Ausgewählter Auszug >>
______
Dass die Russland zugeschriebenen Sabotageakte oftmals vereinzelt und ohne erkennbaren Zusammenhang geschehen, mag Teil einer gezielten hybriden Kriegführung sein, die für ständige Störungen unklaren Ursprungs sorgen soll. Doch inzwischen stellen EU-Sicherheitsbeamte den Zusammenhang zunehmend her, und da führen viele Spuren eben nach Moskau. So brachten sie zuletzt auffällige Brandanschläge und Explosionen in London, Riga, Prag oder Paris mit Russland in Verbindung. Als im Mai in Polens Hauptstadt Warschau das größte Einkaufszentrum der Stadt namens Marywilska 44 in Flammen aufging, sagte Ministerpräsident Donald Tusk, dahinter stecke „wahrscheinlich“ Russland.

Russland unter Verdacht: Sabotageakte bleiben im Dunkeln

Rostige Tanker voller russischen Erdöls fahren ohne Transpondersignal an den Küsten der Nato-Länder durch die Ostsee, Unfälle oder eine Ölpest nehmen sie gezielt in Kauf. Die schwedische Marine beobachtete unweit der Küste solche Schattentanker, die mit Kommunikationsgeräten ausgestattet sind, die von normalen Handelsschiffen in keiner Weise benötigt werden. „Die russische Schattenflotte scheint gleichzeitig eine Spionageflotte zu sein“, schreibt Elisabeth Braw, Expertin für Grauzonentaktiken bei der US-Denkfabrik Atlantic Council. Hinzu kamen im Oktober 2023 ominöse Schäden an Unterwasserleitungen zwischen Finnland, Schweden und Estland, die die betroffenen Staaten russischer Sabotage zuschreiben.
______
Nachstehende Daten >>
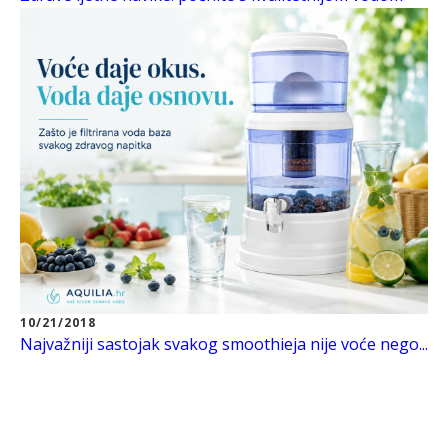
10/21/2018
Najvažniji sastojak svakog smoothieja nije voće nego...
______
Anhand der Angaben >>
1. Wie heißt laut dem Text über russische Sabotage das größte Einkaufszentrum Warschaus, das im Mai in Flammen aufging?
2. Stimmen die folgenden Aussagen mit dem Text über russische Sabotage überein? Antworte jeweils mit Ja oder Nein und zitiere die entscheidenden Worte aus dem Text.
(a) Elisabeth Braw arbeitet für die US-Denkfabrik Atlantic Council.
(b) Die Schäden an Unterwasserleitungen zwischen Finnland, Schweden und Estland entstanden im Oktober 2022.
(c) Die dänische Marine beobachtete die Schattentanker unweit der Küste.
3. Schreibe den Text über russische Sabotage nach seinem letzten Satz weiter.

Antworten im Überblick >>
1. Marywilska 44

2.
(a) Ja: „Expertin für Grauzonentaktiken bei der US-Denkfabrik Atlantic Council“
(b) Nein: „Hinzu kamen im Oktober 2023 ominöse Schäden an Unterwasserleitungen“
(c) Nein: „Die schwedische Marine beobachtete unweit der Küste solche Schattentanker“

3.
Manche Fälle bleiben lange unklar – wie etwa der Brand Anfang Mai bei dem deutschen Unternehmen Diehl, das unter anderem das Luftverteidigungssystem „Iris-T SLM“ produziert, das Deutschland an die Ukraine geliefert hat. Das Feuer brach in einem Werk von Diehl-Metall in Berlin aus, das keine Waffen produziert, und wurde zunächst auf einen technischen Defekt geschoben. Videokameras hatte das Feuer zerstört. Später sollen Geheimdienste eine russische Verwicklung ins Spiel gebracht haben, nun wird in alle Richtungen ermittelt.

Im Oktober 2022 musste die Deutsche Bahn den Zugverkehr in weiten Teilen Norddeutschlands einzustellen, nachdem die Haupt- und Reservekommunikationskabel im Abstand von etwa 200 Kilometern fast gleichzeitig unterbrochen worden waren. Politik und Polizei waren damals uneins, ob es nach Sabotage aus dem Ausland roch oder nicht. Der Urheber ist bis heute unbekannt.